Fixing this should improve gets to 1SSD access worst case (20x improvement), and average case RAM read / L3 cache read (100x+) improvement.
This should also change iteration from 1 SSD file open/read per next()
call, to RAM-L2 reads. (L2 potentially due to prefetching), again 100x+ improvement.
Currently IAVL versions every historical change. So imagine version numbers being synonmyous with block heights. This is a second thing we need to think about in making this second data index.
Currently IAVL has "Live keys" as roughly LIVE_KEY_PREFIX/HASH
in the db, and the node object stored maintains when it was last written to. (Its version) Orphaned nodes are stored as ORPHAN_KEY_PREFIX/VERSION_GOT_DELETED_AT/VERSION_GOT_WRITTEN_AT/KEY
Orphaned reads of key k
work at the moment by you specify a version you want to read at. You first walk tree for key k
, and when you get to the leaf you see if its written at a version earlier than the one you query at. If so done, else query orphaned db.
Lets build our second query for querying "semi-live" state, AKA only re-index live state, not history. We could do this for history, but that will take more architecting. Since we can make our value struct store the version, just like the current method does, we should get no degradation in performance for the things we care most about.
To keep things simple (though not ideal design), we should re-use the existing nodeDB, and just do a key prefix in there.
We do this by making a key in the nodedb for FAST_KEY_READ_PREFIX/KEY_YOU_GET_WITH
. The value then is value, version written at
. If version written at > {tree version}
, then after reading, go with the old (slower) read methods.
My understanding is this should be fine for mutexes for now, and should be fine after we remove the ABCI mutex on app execution. The only issue with this plan would come if we try to engineer queries to also happen while we're committing. I think for now that should be fine to ignore. (We need to be able to process queries while executing though.)
The current node struct has many extra fields. We should make our node for this faster cache be simpler, e.g:
type FastNode struct {
versionLastUpdatedAt int64
value []byte
// TODO: Look into if this would help with proof stuff.
leafHash []byte
}
Three options regarding deleted flag:
Seems like maybe we shouldn't have a deleted flag. Most of the value is in live state, and anyways you don't query deleted things that often.
If building a migration command is annoying, then we just store the value twice, and double all write I/O size.
Lets just not do any migration logic. Anything that gets written to, will be available to the fast method. All queries will check the fast method first, if it fails, then do the prior slow method.

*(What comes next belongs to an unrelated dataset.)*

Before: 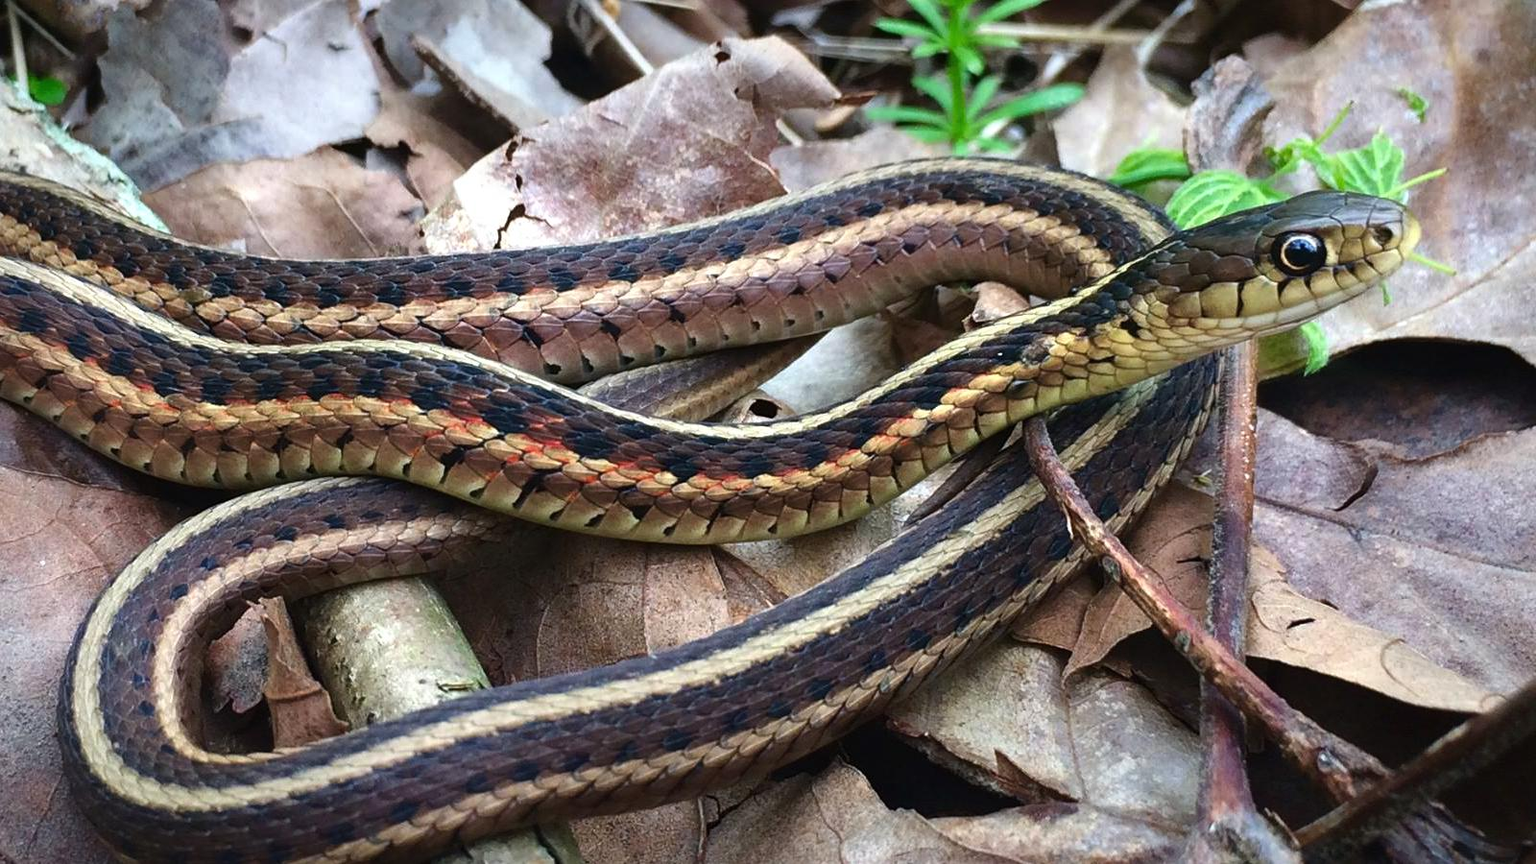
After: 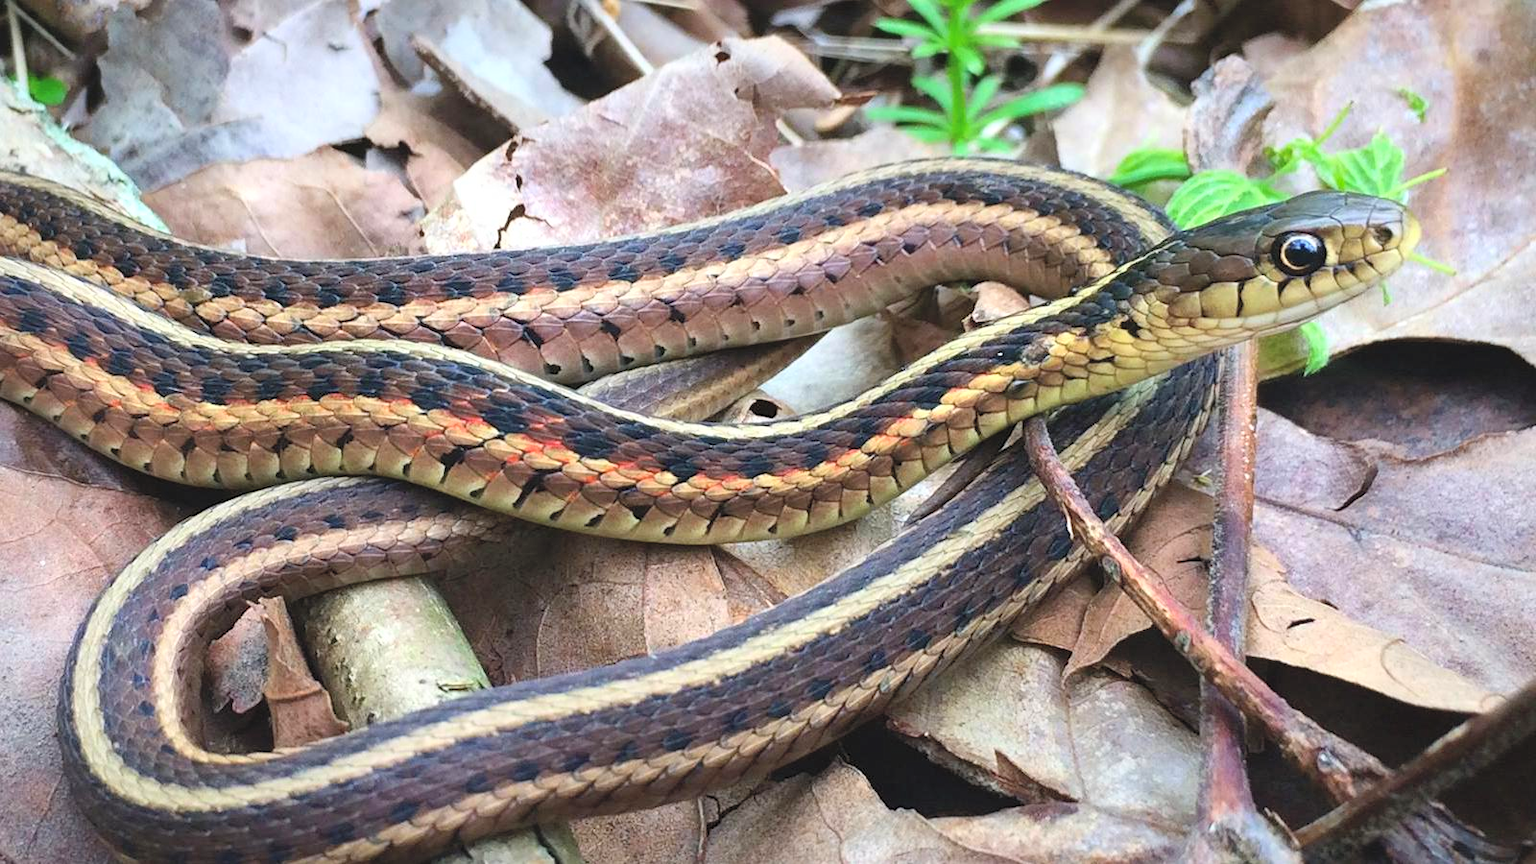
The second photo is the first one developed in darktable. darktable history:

We can gets and sets working without it. It will help with traverse.
Migration methods:
UPDATE: We have decided to do all at once migration, and it happens automatically.
Literally just increase the IAVL cache size parameter 100x. Its ridiculously small. (32KB atm)
https://github.com/cosmos/cosmos-sdk/issues/1714
Whenever we prune, we should force a compaction to take place. https://twitter.com/valnodes/status/1435465250803945472
I suggest we add a method to the TM-DB interface for "ForceCompaction", and whenever we prune in tendermint block storage and IAVL state storage, just call that.